What you should do:
Give back exactly the lines of the data below, starting with the line that has "- What are some limitations of this dataset?" and going on through the line that has "One of the limitations".

Dataset records:
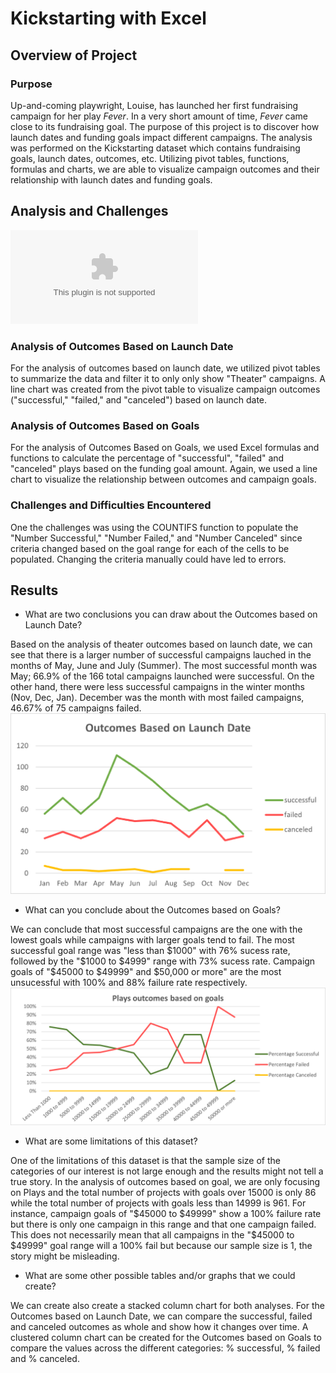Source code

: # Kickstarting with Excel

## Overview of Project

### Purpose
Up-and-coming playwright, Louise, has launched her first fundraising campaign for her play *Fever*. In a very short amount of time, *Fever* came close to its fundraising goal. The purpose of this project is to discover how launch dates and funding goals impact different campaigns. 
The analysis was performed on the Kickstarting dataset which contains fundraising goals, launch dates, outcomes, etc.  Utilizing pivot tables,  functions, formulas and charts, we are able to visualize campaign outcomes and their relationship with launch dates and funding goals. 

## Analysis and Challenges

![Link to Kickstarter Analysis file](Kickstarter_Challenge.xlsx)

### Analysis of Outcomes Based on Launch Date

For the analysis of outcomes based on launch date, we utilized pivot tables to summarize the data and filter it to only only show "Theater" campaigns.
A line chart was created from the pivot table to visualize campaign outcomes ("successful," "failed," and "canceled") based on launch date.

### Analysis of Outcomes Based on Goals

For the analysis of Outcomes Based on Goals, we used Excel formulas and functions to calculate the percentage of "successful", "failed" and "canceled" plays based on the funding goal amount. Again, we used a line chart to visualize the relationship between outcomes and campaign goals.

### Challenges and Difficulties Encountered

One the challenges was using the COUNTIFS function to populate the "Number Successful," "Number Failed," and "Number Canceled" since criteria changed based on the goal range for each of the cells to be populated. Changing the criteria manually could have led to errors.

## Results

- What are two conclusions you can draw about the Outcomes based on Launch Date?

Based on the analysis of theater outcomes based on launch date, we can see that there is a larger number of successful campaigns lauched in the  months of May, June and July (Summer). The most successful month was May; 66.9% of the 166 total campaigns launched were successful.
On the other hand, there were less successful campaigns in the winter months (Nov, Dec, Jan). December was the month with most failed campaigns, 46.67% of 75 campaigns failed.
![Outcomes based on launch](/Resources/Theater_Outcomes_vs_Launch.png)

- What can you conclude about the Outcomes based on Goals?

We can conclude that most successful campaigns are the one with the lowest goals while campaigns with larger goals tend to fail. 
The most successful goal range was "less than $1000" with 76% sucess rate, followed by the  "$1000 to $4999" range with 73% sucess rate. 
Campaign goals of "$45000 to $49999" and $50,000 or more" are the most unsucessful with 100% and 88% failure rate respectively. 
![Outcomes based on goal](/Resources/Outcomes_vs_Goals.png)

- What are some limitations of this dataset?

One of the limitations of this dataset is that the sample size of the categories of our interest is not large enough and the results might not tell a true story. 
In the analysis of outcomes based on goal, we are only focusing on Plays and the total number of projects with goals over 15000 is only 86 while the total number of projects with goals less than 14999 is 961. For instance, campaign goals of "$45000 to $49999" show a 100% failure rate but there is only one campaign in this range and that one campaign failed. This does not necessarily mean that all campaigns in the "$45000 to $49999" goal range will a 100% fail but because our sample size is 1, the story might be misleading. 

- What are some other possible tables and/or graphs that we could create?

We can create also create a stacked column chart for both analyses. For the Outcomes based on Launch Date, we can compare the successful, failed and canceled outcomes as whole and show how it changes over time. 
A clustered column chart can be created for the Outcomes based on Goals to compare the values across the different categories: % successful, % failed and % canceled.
--
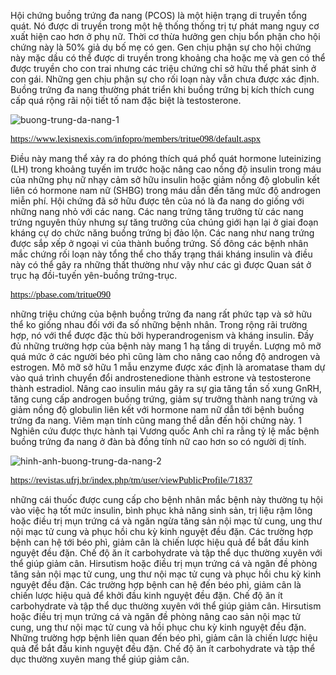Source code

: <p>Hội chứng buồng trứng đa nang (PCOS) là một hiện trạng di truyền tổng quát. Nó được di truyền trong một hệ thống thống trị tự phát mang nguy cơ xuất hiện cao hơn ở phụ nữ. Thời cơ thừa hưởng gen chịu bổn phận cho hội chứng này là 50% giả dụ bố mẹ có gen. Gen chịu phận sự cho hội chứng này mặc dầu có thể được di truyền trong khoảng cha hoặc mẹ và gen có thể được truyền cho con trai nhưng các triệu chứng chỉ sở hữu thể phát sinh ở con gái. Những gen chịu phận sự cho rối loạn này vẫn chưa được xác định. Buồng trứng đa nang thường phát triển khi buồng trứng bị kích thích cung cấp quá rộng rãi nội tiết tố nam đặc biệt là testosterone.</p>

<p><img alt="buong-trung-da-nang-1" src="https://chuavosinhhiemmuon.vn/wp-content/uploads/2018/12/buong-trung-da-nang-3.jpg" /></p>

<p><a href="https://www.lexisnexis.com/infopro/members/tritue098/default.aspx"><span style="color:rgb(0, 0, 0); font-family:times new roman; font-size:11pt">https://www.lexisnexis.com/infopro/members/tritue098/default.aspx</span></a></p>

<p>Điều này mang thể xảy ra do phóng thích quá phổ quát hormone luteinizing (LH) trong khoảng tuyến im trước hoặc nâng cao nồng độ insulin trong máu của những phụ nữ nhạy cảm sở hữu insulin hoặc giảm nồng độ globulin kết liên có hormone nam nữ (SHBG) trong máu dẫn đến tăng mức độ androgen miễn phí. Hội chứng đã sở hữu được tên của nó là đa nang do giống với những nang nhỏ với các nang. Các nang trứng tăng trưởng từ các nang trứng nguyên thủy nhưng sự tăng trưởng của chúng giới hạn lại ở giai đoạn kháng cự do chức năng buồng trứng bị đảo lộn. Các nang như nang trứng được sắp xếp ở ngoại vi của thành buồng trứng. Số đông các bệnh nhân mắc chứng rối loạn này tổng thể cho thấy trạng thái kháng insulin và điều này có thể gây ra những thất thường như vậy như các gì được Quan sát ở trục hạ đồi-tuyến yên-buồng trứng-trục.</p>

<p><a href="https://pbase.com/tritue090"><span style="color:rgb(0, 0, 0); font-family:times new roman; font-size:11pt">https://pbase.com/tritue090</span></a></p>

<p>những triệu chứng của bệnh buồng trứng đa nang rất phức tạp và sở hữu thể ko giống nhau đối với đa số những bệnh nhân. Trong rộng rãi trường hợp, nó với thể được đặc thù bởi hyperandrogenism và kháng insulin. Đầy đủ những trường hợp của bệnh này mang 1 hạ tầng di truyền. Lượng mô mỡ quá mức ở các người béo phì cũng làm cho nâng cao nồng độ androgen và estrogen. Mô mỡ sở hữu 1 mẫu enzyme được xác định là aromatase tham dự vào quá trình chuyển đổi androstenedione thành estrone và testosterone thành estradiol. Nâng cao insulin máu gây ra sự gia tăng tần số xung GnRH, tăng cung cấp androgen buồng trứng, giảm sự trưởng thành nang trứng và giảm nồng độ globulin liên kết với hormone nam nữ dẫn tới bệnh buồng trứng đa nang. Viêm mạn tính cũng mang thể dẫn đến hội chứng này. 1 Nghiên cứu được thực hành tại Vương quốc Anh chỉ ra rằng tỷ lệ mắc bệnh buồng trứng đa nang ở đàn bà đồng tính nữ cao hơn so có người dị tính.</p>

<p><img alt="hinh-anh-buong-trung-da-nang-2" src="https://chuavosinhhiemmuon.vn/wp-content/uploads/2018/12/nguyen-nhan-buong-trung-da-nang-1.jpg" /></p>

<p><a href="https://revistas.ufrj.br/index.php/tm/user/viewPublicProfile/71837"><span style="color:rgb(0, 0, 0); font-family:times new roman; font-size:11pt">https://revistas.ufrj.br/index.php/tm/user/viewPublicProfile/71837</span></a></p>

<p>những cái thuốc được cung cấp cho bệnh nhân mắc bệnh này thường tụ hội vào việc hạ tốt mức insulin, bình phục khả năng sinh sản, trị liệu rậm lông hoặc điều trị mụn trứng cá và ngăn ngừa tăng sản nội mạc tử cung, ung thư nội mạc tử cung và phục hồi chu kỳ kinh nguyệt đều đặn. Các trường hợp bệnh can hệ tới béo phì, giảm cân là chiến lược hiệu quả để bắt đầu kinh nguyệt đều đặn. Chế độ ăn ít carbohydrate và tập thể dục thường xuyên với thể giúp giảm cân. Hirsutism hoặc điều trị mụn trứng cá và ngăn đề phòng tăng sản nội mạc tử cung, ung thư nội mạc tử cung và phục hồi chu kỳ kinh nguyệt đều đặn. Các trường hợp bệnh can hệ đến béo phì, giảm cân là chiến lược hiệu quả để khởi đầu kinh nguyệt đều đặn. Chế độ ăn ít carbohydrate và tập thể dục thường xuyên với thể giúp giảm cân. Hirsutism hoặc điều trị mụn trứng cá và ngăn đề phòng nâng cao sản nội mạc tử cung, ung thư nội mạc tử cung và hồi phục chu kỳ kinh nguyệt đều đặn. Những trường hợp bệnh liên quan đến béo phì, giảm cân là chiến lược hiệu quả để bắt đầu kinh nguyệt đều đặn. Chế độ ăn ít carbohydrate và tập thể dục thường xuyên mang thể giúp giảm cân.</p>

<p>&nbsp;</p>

Your solution:
- What are some limitations of this dataset?

One of the limitations of this dataset is that the sample size of the categories of our interest is not large enough and the results might not tell a true story. 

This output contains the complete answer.